An International Conference on Human Values in Higher Education was organized during 6-8 January 2012 at IIIT Hyderabad, in collaboration with Punjab Technical University (PTU) and IIT Kanpur. There were extensive deliberations on a large set of issues, in particular, on the vision of future society, nature of education, role of educational institutions, introducing Human Values in Higher Education, etc. Real life experiences were shared regarding running of courses on Human Values in some of the institutions.

   1. There was extensive discussion on the current education system in the world. It was pointed out       that it is limited in scope, and therefore, not adequate:

  • 1.1. It is focused only on skills for livelihood.
  • 1.2. It is preparing students mainly for jobs, and a conforming mind set which is how the British envisaged education in India to be during the colonial period.
  • 1.3. It reinforces the view among students that one must accumulate physical facilities and the rest will take care of itself.
  • 1.4. It does not develop the human qualities so that the student can live a responsible and happy life.
  • 1.5. It does not develop sensitivities among the students regarding society and nature.
  • 1.6. It does not develop qualities so that the student can have a definite conduct on whose basis sustainable society and human order can be established.
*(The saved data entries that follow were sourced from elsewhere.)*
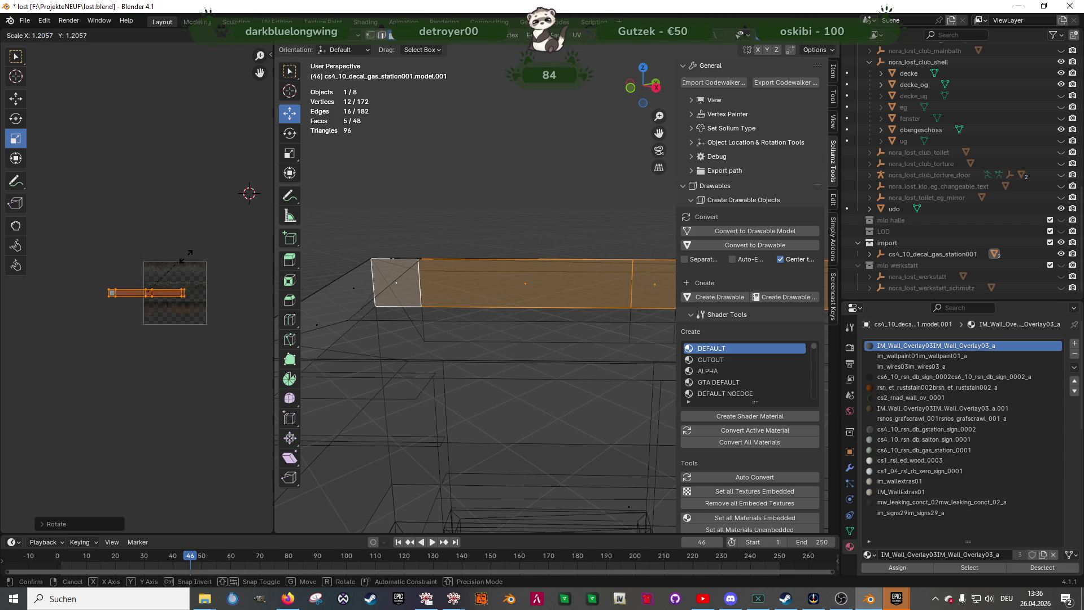
pyautogui.click(222, 240)
pyautogui.press('shift+space')
pyautogui.click(216, 244)
pyautogui.scroll(5, 174, 280)
pyautogui.moveTo(170, 261); pyautogui.dragTo(169, 249)
pyautogui.scroll(2, 503, 350)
2. Value education should be introduced so that the students are facilitated to become responsible human beings who can lead a happy and fulfilling life in family, society and nature. This is based on the results of on-going experiments at IIIT, Hyderabad, GBTU, Lucknow, MTU, Noida and PTU - in all about 400 colleges that have included an essential (compulsory) course (based on Jeevan Vidya) on value education in their curriculum and where this course has been taught by teachers who have been through an extensive Teachers' Orientation Program. The results, so far, are very encouraging. On this basis:

  • 2.1. Introduction of a compulsory course in Human Values, based on Jeevan Vidya, is the first step in this direction. Eight steps in this direction have been outlined at the conference.
  • 2.2. While the introduction of the course is necessary, adequate care must be taken so that the course runs properly with the spirit of inquiry and focus on the self. It should not have dos and donts.
  • 2.3. Value education should facilitate the preparation of at least one enlightened and responsible person in every family, who accepts his responsibility from family to world family and has the commitment & capability to work for it.